Ne pas marcher au pas

Réformés P4, ou l’art de se libérer des obligations militaires

Avec P4, la mauvaise troupe des Pignons noirs nous régale d’une poilante série de témoignages sur comment, entre 1961 et 1981, ils ont échappé au service militaire obligatoire en se faisant réformer pour raisons psychiatriques.
Il y a quatre petits soldats de plombs. Mais le quatrième s'échappe par le fond plutôt que de rester au garde à vous comme les autres
Illustration P2P

« P1 tu es normal, P4 tu vas mal, P5 tu vas très mal. À partir de P4 tu es exempté », résume Jean Calaverada au début du livre. P4 (La Pigne, 2023), du nom du fameux « indicateur d’aptitude psychiatrique à l’engagement militaire », c’est la joyeuse compilation de douze histoires d’hommes qui ont réussi à se faire libérer de leurs obligations militaires. Réformés, car trop «  dingues  », «  asociaux  », «  homosexuels  » ou «  suicidaires  » pour l’armée, ils nous racontent leurs journées d’évaluation avant le service militaire – les fameux « trois jours », qui n’en durent en réalité qu’un et demi. De Limoges à Vincennes, le bouquin célèbre à la manière d’un contre-récit de la mémoire collective « les exploits de réformés » de ceux qui ne voulaient pas être bons pour le service.

Du trajet en train à l’époque des wagons à banquettes aux « longues périodes de glande » à la caserne, en passant par la visite médicale et les cases à cocher des tests psychotechniques, les récits se suivent et se ressemblent. Les Pignons noirs ont entre 18 et 27 ans quand ils sont convoqués en vue de leur « incorporation » à l’armée. Sauf que, eux, n’iront pas – réformés, en dépit de leur entourage qui voudrait les voir « devenir des hommes » et « servir la patrie ». Comme le résume Steve Golden : « L’insoumission me tentait, mais la prison nettement moins – tâter de la paille humide du cachot parce que je conchie le principe militariste ? » Deux ans de service civil à l’ONF (Office national des forêts) comme objecteur de conscience ? « Rien à gagner à perdre du temps », écrit le même Steve.
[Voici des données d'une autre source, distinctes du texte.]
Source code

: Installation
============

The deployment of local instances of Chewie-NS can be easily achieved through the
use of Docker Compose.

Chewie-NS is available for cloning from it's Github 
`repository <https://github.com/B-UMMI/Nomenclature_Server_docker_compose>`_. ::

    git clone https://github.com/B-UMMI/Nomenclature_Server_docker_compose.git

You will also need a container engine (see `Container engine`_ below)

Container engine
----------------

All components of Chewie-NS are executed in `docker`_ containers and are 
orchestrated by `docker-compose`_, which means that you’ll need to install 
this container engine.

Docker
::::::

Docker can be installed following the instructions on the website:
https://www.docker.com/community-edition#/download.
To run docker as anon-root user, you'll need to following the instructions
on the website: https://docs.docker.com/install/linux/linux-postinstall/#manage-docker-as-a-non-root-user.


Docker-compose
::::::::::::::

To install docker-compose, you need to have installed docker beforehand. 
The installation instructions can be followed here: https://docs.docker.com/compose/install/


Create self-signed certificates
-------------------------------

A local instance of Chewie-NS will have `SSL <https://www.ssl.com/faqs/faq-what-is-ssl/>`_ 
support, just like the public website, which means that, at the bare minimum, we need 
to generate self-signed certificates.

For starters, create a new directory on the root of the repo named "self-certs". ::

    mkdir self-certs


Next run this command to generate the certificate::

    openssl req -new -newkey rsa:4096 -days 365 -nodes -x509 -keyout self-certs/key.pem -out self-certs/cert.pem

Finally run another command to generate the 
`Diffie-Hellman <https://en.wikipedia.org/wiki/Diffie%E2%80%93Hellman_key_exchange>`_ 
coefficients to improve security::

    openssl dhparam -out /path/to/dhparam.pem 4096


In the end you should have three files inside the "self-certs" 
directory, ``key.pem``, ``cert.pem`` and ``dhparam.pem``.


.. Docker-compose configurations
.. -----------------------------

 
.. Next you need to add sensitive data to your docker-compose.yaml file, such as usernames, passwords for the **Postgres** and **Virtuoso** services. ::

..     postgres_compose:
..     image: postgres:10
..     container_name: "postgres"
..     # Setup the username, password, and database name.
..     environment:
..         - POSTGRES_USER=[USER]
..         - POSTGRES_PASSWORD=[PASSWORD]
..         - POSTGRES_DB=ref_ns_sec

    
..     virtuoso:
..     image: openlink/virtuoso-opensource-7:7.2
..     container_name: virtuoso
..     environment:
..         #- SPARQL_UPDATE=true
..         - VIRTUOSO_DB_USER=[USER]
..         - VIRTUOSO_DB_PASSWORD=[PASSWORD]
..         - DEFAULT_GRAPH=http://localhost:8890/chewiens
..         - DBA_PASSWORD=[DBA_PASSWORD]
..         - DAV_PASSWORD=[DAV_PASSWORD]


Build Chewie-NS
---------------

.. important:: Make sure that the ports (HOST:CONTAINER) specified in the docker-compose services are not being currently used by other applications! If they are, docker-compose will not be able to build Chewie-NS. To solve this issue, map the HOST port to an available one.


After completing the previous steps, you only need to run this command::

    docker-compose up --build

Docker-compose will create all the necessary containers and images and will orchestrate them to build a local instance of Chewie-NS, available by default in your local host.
Pour obtenir le totem P4, qui les exempte de la « Grande Muette », les stratégies divergent. Certains ont prévu le coup en se fournissant en ordonnances complaisantes chez des psychiatres ; d’autres s’affament, se pointent à la caserne sans s’être lavés, inventent des histoires familiales violentes devant les sergents-psychiatres. Pour Pierre Korber, c’est une « petite pilule » filée par un copain médecin qui donne l’air assez dérangé pour éviter de faire la guerre coloniale en Algérie. D’autres déroulent « leur meilleure prestation théâtrale » de dépressif sous les invectives des gradés, et tiennent leur rôle pendant plusieurs interminables jours sous surveillance à l’hôpital militaire.

Au fil de leurs souvenirs, entre deux couplets de chansons antimilitaristes et les dessins de Cabu, les états d’âme et les idéaux de ces « inadaptés » prennent forme : le pacifisme fervent et la haine des armes, l’angoisse de l’uniforme, la joie de la liberté retrouvée une fois exemptés… Se dessinent également les débats de la « gauche » vis-à-vis du service militaire, entre injonction à s’enrôler pour apprendre à manier les armes, et projet de monter des comités de soldats1. Mais ce livre, c’est surtout l’antimilitarisme mis en page ; celui qui abhorre le kaki, vomit l’autorité, et s’oppose à toute guerre en sifflotant : « Tant qu’il y aura des militaires / Soit ton fils, et soit le mien / Il ne pourra y avoir sur terre/ Pas grand-chose de bien…2 ».

Par Léna Rosada

1 Groupes formés par les appelés depuis les casernes pour dénoncer les dérives du quotidien militaire.

2 Paroles de la chanson « Giroflé, Girofla », écrite par la poétesse allemande Rosa Holt en 1935 après avoir fui l’Allemagne nazie.